Pathogenic variants resulting in protein phosphatase 2A (PP2A) dysfunction result in mild to severe neurodevelopmental delay. PP2A is a trimer of a catalytic (C) subunit, scaffolding (A) subunit, and substrate binding/regulatory (B) subunit, encoded by 19 different genes. De novo missense variants in PPP2R5D (B56δ) or PPP2R1A (Aα) and de novo missense and loss-of-function variants in PPP2CA (Cα) lead to syndromes with overlapping phenotypic features, known as Houge-Janssens syndrome (HJS) types 1, 2, and 3, respectively. Here, we describe an additional condition in the HJS spectrum in 26 individuals with variants in PPP2R5C, encoding the regulatory B56γ subunit. Most changes were de novo and of the missense type. The clinical features were well within the HJS spectrum with strongest resemblance to HJS type 1, caused by B56δ variants. Common features were neurodevelopmental delay and hypotonia, with a high risk of epilepsy, behavioral problems, and mildly dysmorphic facial features. Head circumferences were above average or macrocephalic. The degree of intellectual disability was, on average, milder than in other HJS types. All variants affected either substrate binding (2/19), C-subunit binding (2/19), or both (15/19). Five variants were recurrent. Catalytic activity of the phosphatase was variably affected by the variants. Of note, PPP2R5C total loss-of-function variants could be inherited from a non-symptomatic parent. This implies that a dominant-negative mechanism on substrate dephosphorylation or general PP2A function is the most likely pathogenic mechanism.
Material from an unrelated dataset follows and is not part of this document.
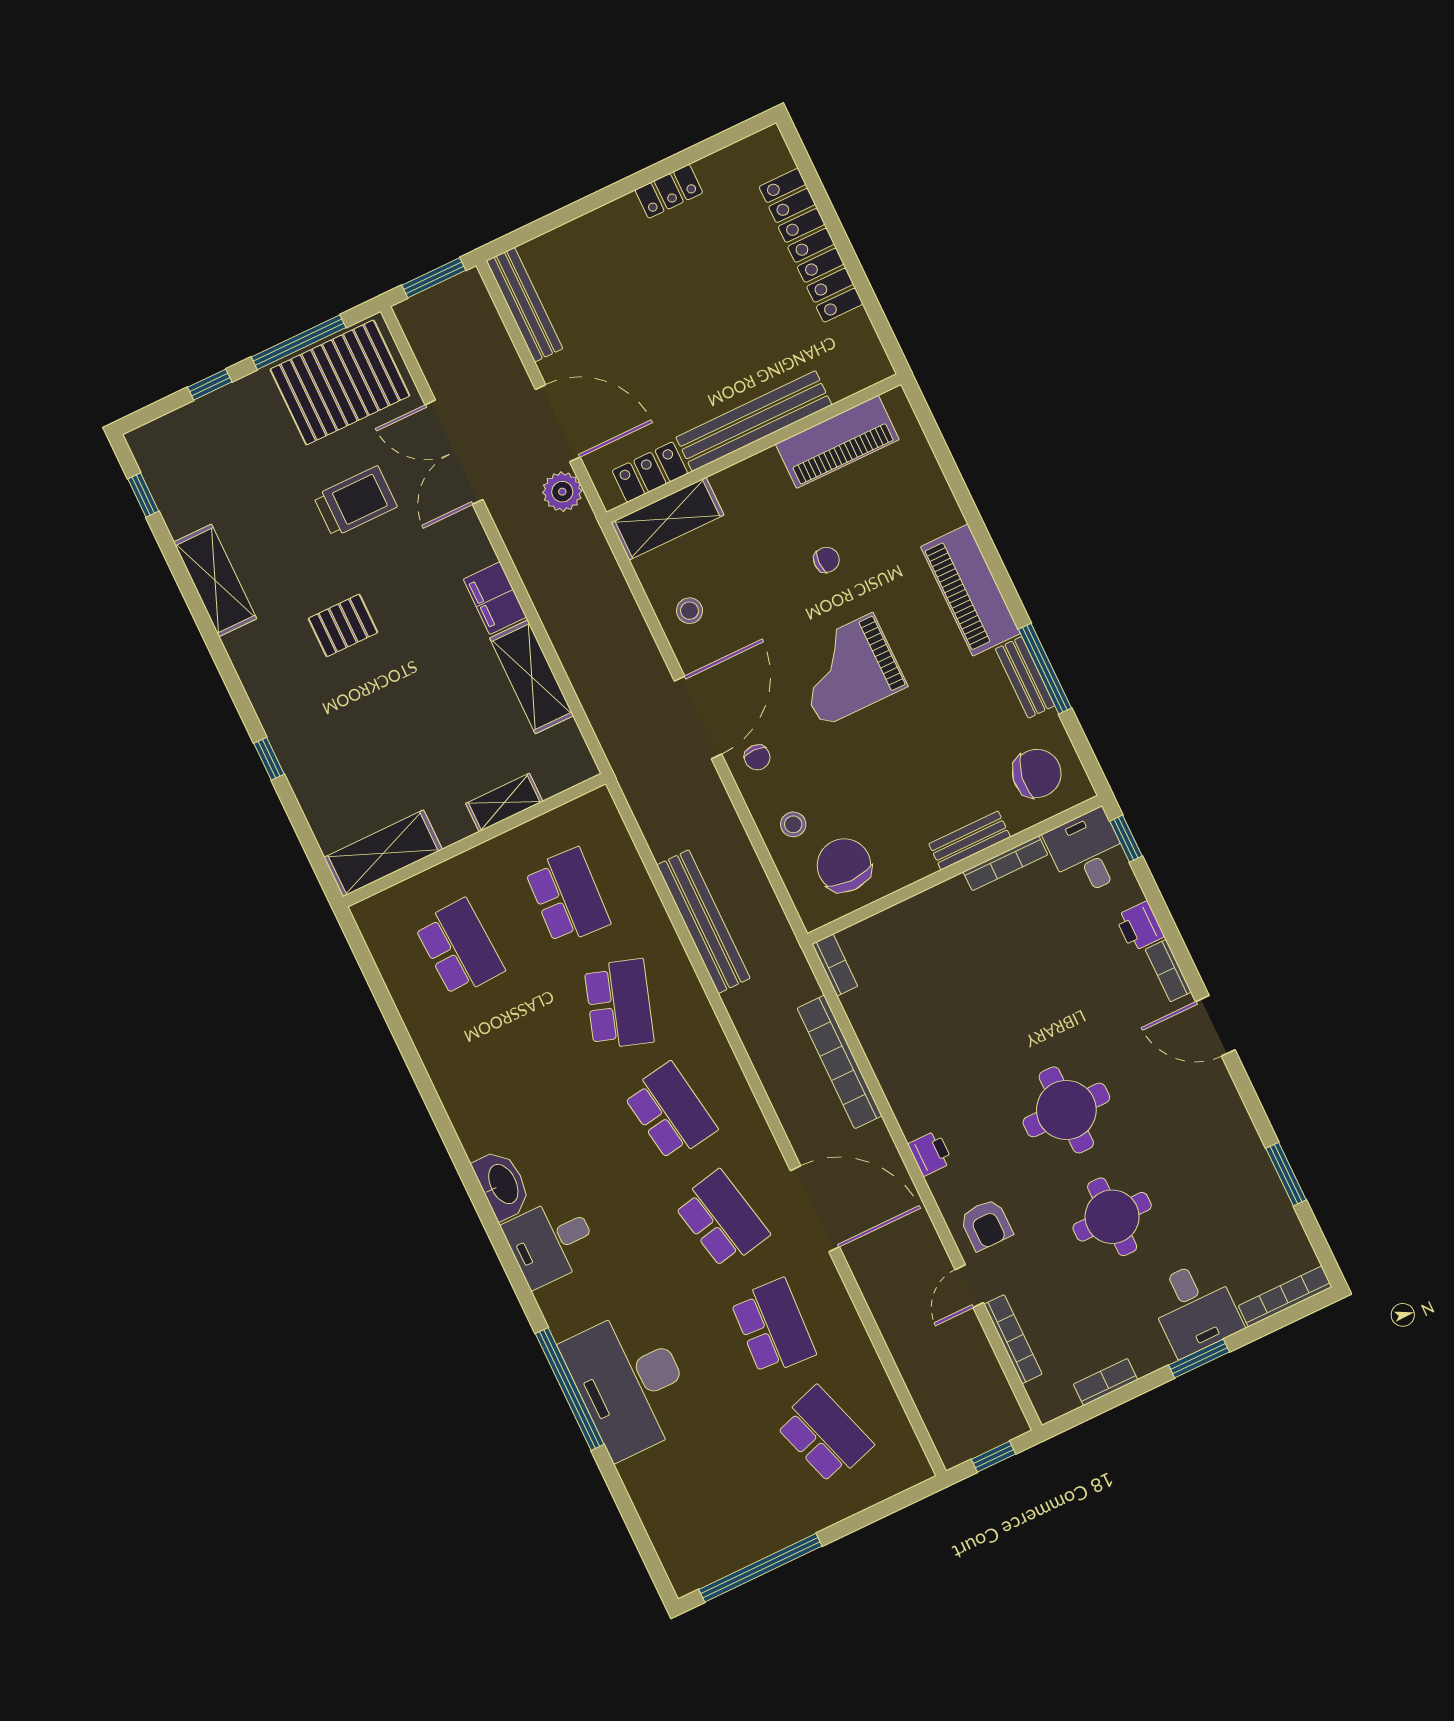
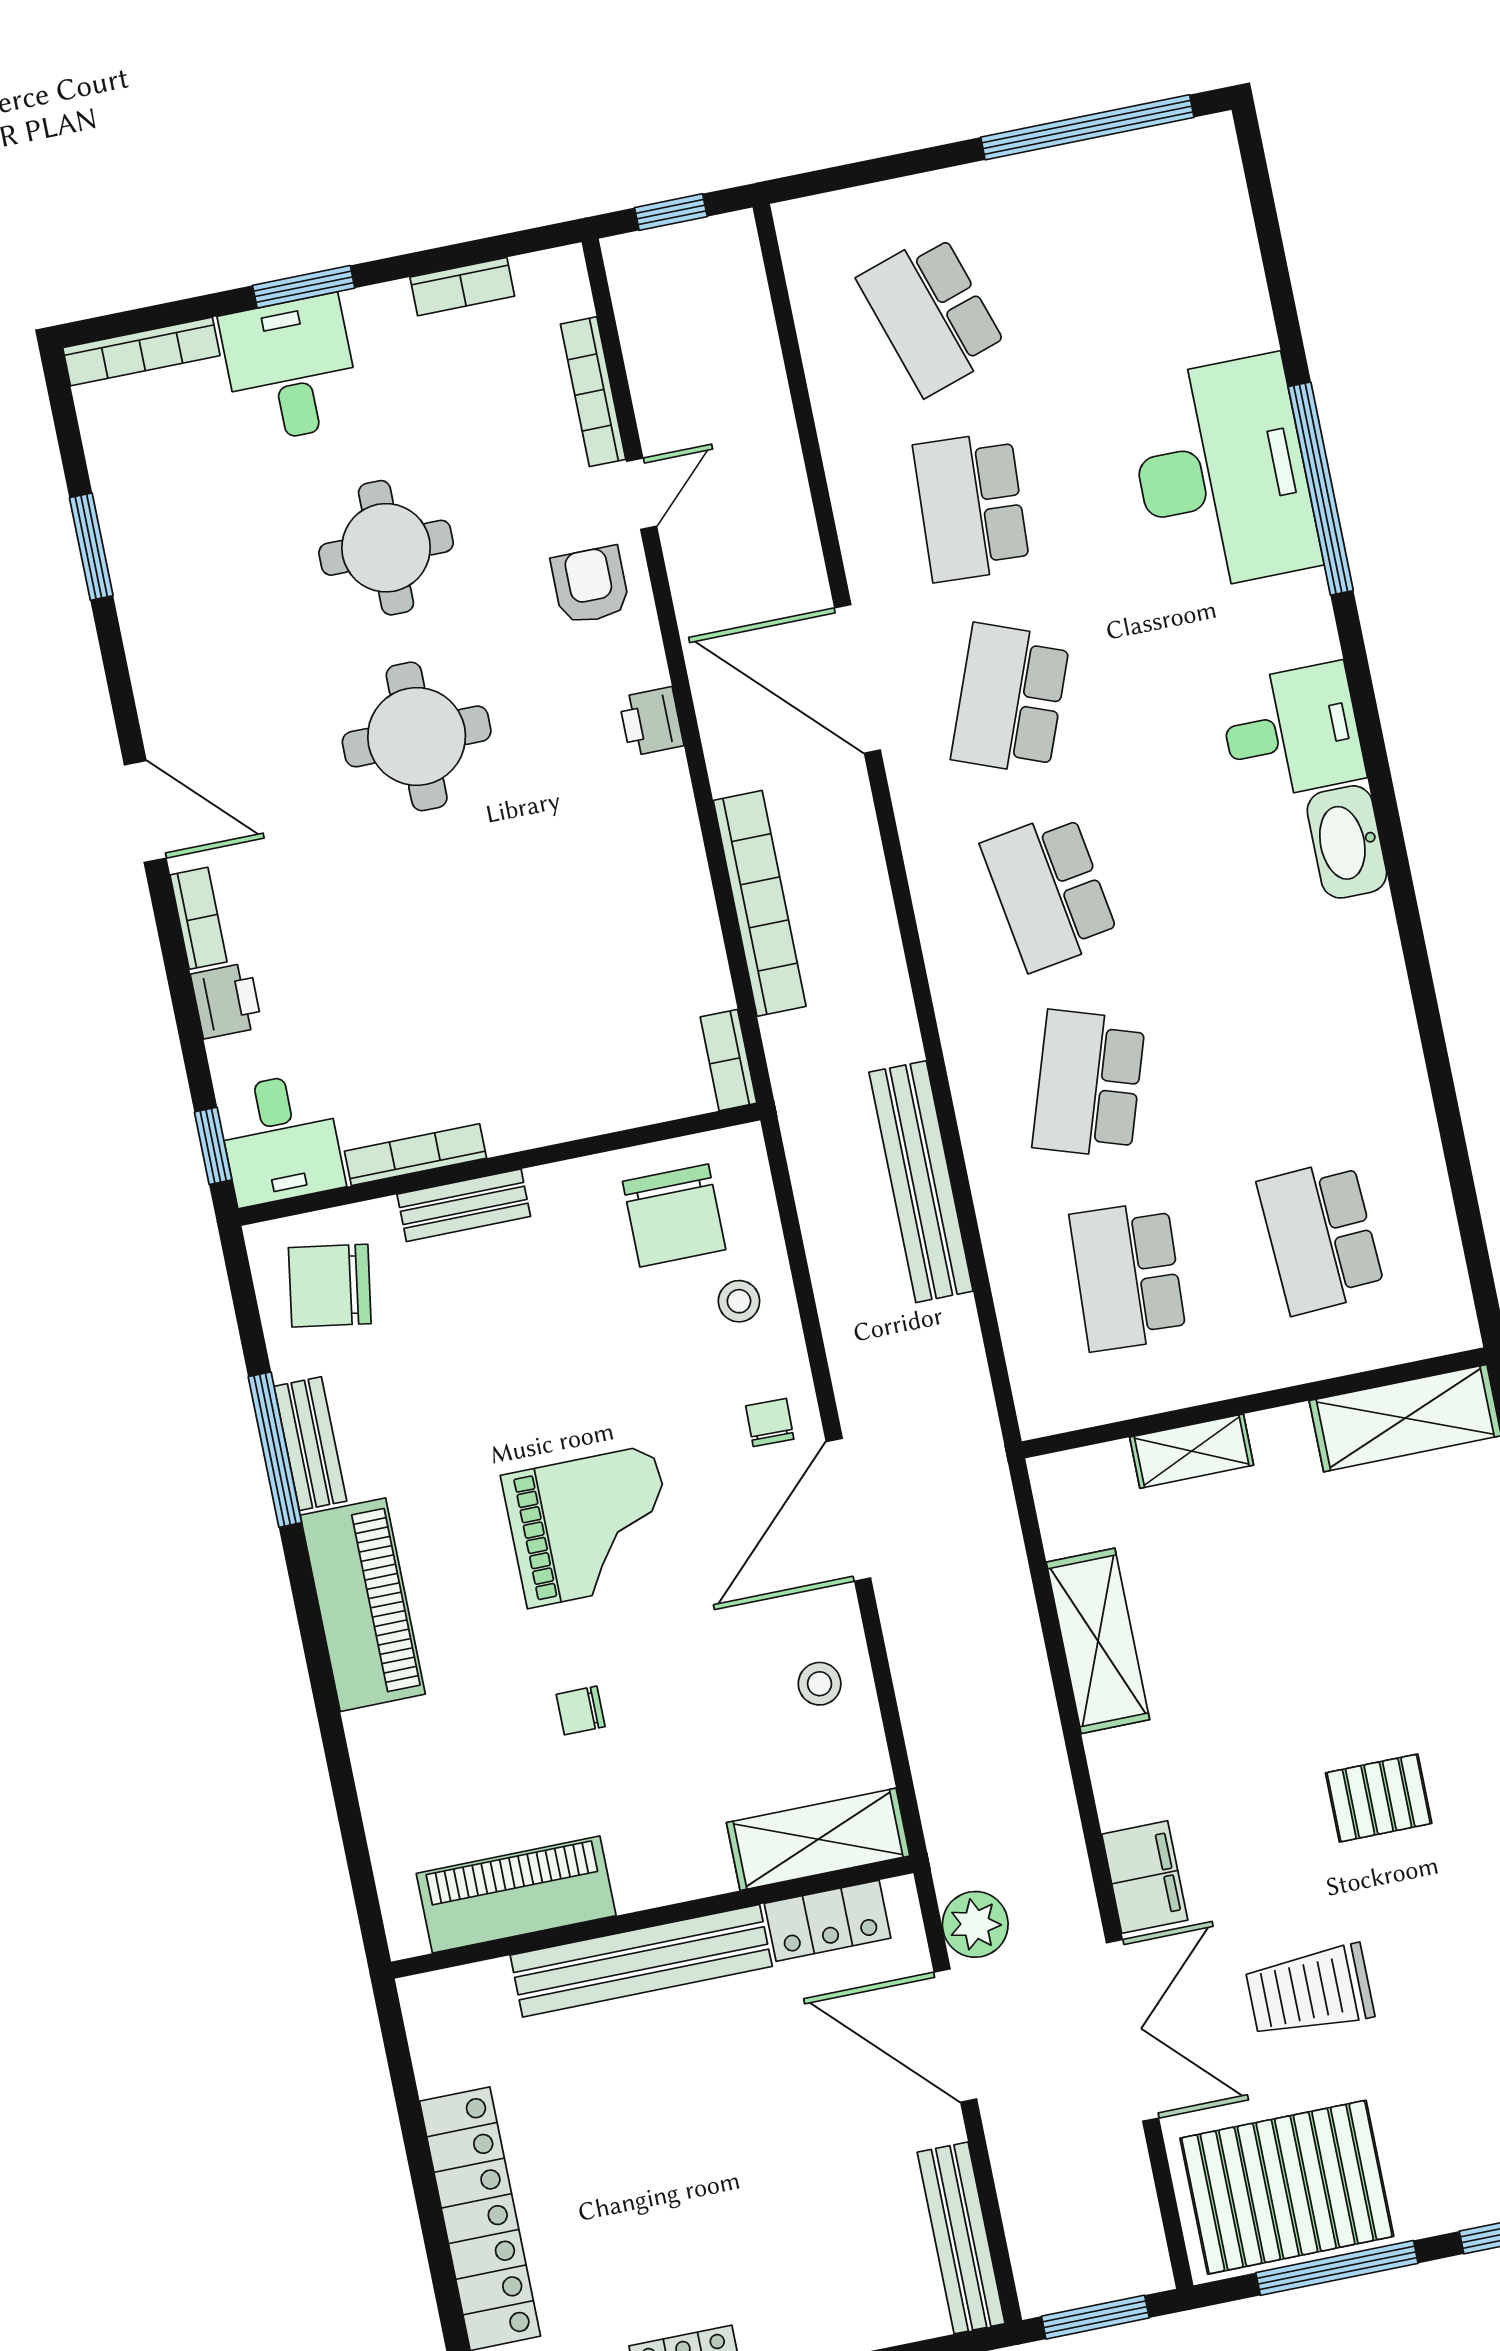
filing cabinet: (495, 598) -> (1145, 1877), moved
school desk: (722, 1219) -> (1011, 699), turned 33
导致蛋白磷酸酶2A(PP2A)功能障碍的致病变异会导致轻度至重度神经发育迟缓。PP2A是一种三聚体,由催化(C)亚基、支架(A)亚基和底物结合/调节(B)亚基组成,由19个不同基因编码。PPP2R5D(B56δ)或PPP2R1A(Aα)中的新生错义变异以及PPP2CA(Cα)中的新生错义变异和功能丧失变异分别导致具有重叠表型特征的综合征,分别称为Houge-Janssens综合征(HJS)1型、2型和3型。在这里,我们描述了HJS谱系中的另一种情况,涉及26名携带PPP2R5C变异的个体,该基因编码调节性B56γ亚基。大多数变化是新生的且为错义类型。临床特征完全在HJS谱系范围内,与由B56δ变异引起的HJS 1型最为相似。常见特征包括神经发育迟缓、肌张力减退,癫痫、行为问题和轻度面部畸形特征的风险较高。头围高于平均水平或为巨头畸形。平均而言,智力残疾程度比其他HJS类型较轻。所有变异均影响底物结合(2/19)、C亚基结合(2/19)或两者(15/19)。有5个变异是复发的。磷酸酶的催化活性受到变异的不同程度影响。值得注意的是,PPP2R5C的完全功能丧失变异可从无症状的父母遗传而来。这意味着底物去磷酸化或一般PP2A功能上的显性负性机制是最可能的致病机制。